Mi primer beso
Me enamoré rápidamente de N hacia el final del colegio. Ella tenía una sonrisa delicada y cálida, como si tuviera toda su vida en completo control; yo, por el contrario, era inseguro, pero orgulloso. Nada de eso evitó que nos acercáramos y, poco a poco, nos fuéramos conociendo y saliendo más a menudo. Salidas como compañeros o amigos solamente, que involucraban ir al parque, a caminar o a representar a nuestra promoción en la toma de nombre de algún colegio vecino, entre otras situaciones similares donde disfrutábamos de la cercanía del otro.

Una mañana soleada, durante uno de nuestros paseos habituales por las largas calles que llevaban hasta su casa, hablábamos de no sé qué, y yo sentía que conectábamos tan bien, que quise avanzar un paso más en la tunkuña de nuestra amistad. Al llegar a su puerta, tocó su timbre y yo aproveché para preguntarle: “¿Te enojarías si alguien te robara un beso?”. N respondió que “sí”, entonces descarté esa idea, pues quería mantener vivas mis chances con ella. Así que me despedí con un choque de mejillas, como era nuestra costumbre.
De pronto lo sentí: sus labios, suaves y cálidos como el sol, contra los míos, fríos y p’asposos como la luna. ¿Por qué no me dio pistas? Hubiese estado mejor preparado, la hubiera aferrado a mí, pero no, todo pasó tan rápido y la conmoción fue tan grande, que no supe qué hacer mientras el beso me transportaba hacia otras estrellas, otras galaxias. Se despidió de forma abrupta con un “chau” y, cuando volví a la Tierra, noté que su hermanita nos estaba mirando desde la puerta abierta de su casa. “Te has pasado”, le dijo a N, mientras ella reía y entraba a su casa empujando a su hermana juguetonamente.

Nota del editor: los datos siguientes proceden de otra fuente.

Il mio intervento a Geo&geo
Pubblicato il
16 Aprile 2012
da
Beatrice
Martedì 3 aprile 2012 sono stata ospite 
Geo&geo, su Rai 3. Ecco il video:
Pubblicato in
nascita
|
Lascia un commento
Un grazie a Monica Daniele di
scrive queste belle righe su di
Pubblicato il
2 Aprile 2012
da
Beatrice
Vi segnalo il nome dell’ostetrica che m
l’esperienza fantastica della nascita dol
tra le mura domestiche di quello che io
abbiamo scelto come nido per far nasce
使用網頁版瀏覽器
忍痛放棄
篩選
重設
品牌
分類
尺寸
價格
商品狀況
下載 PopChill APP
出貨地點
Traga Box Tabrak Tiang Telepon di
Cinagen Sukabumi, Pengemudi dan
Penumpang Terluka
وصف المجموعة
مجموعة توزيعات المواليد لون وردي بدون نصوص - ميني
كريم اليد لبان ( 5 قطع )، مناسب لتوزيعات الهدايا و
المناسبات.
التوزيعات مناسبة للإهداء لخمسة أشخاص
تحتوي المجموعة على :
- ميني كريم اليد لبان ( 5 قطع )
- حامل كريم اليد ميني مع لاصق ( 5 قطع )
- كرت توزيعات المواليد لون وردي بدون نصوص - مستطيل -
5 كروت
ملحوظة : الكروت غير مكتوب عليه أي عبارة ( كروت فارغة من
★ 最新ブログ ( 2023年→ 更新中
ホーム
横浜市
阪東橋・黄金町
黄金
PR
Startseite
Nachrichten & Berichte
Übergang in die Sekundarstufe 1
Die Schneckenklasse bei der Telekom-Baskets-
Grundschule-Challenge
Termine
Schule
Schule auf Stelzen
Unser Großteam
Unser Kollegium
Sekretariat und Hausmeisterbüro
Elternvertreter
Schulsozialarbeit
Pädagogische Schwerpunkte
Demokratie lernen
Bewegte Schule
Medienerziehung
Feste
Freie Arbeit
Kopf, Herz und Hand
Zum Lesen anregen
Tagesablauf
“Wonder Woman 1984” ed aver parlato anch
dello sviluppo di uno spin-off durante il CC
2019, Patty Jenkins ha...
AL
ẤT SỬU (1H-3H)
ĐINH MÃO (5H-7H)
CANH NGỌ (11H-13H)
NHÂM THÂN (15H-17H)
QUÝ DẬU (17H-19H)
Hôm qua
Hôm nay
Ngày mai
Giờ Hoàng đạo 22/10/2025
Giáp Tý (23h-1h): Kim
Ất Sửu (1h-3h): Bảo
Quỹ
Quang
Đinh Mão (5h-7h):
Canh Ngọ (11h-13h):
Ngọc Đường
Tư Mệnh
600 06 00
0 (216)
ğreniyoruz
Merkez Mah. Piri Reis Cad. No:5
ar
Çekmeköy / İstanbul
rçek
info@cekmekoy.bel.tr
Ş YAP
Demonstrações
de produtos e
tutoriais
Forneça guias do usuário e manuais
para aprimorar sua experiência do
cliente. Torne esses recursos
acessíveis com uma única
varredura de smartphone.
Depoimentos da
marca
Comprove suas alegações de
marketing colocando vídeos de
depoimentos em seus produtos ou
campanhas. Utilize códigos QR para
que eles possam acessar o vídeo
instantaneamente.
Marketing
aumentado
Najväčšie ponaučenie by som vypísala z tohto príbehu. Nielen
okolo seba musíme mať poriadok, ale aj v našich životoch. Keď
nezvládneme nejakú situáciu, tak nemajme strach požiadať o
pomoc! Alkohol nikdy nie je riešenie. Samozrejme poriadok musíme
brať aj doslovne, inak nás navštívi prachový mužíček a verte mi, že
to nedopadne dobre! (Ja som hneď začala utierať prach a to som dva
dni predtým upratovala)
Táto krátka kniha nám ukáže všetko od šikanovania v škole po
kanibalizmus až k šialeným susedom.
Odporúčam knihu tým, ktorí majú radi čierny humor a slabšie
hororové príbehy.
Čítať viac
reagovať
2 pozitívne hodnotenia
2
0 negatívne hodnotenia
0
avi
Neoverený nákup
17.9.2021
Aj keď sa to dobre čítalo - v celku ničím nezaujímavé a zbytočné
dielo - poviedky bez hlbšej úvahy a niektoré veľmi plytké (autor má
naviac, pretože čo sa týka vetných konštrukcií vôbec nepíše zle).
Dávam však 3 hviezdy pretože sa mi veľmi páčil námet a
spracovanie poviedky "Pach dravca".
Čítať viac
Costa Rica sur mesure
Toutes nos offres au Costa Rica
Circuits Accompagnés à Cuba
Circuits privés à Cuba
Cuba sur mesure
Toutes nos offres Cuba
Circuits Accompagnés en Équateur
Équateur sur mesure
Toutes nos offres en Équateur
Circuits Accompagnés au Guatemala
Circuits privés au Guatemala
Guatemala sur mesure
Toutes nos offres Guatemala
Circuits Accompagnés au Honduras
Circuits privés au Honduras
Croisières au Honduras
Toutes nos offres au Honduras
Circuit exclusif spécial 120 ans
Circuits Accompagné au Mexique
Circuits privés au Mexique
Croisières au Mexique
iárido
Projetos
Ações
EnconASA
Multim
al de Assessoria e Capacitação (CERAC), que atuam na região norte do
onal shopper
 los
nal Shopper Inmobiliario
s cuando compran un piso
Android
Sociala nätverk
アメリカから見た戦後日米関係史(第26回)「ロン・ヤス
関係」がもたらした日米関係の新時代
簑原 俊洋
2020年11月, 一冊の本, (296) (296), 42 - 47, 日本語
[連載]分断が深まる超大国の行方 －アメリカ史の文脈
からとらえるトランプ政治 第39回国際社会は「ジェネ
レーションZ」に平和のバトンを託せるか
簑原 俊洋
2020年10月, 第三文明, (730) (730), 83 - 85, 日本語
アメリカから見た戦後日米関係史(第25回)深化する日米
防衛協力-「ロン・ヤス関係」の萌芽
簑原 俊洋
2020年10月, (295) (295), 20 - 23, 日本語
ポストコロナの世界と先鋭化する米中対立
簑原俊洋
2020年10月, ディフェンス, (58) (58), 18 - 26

Después de acompañar a N, generalmente tomaba un minibús hasta mi casa, pero esta vez no, me fui corriendo como el viento en el Altiplano, sin que nada pudiese detenerme bajo el sol abrasador que quemaría la Tierra entera si tan solo se acercara un poco más a las calles interminables de El Alto.
Desde aquel momento intenté confirmar lo nuestro, pero la actitud de N fue cada vez más evasiva y yo no la entendía. Mi orgullo me indicó que me alejara de ella, no obstante, siempre volvía a pensarla y buscarla sin respuesta. Nunca supe lo que ella sintió por mí, ni si sus padres o hermana influyeron en algo. Mantuvimos un contacto ocasional por varios años, escribiéndonos a las redes sociales o al celular. Quise ser su novio y no funcionó; quise ser su amigo y tampoco funcionó; hasta que, sin darme cuenta, tras nuevas amistades y algunos amores superficiales, me rendí. El tiempo curó esa herida del amor nonato, de ese coitus interruptus que sobrevino a mi primer beso.

Hace unos días, después de dos décadas de aquel beso, me escribió al WhatsApp. “Hola, soy N”, me dijo y estos recuerdos se agolparon en mi mente: el recuerdo del rechazo implícito, de las noches en vela y del día que me fui a casa corriendo como un perro recién atropellado. Al final, le respondí con una evasiva ‘políticamente correcta’, y creo que ambos entendimos que ya no era nuestro tiempo, que habíamos navegado diferentes ríos, hacia diferentes mares. En el fondo, N, espero que estés bien.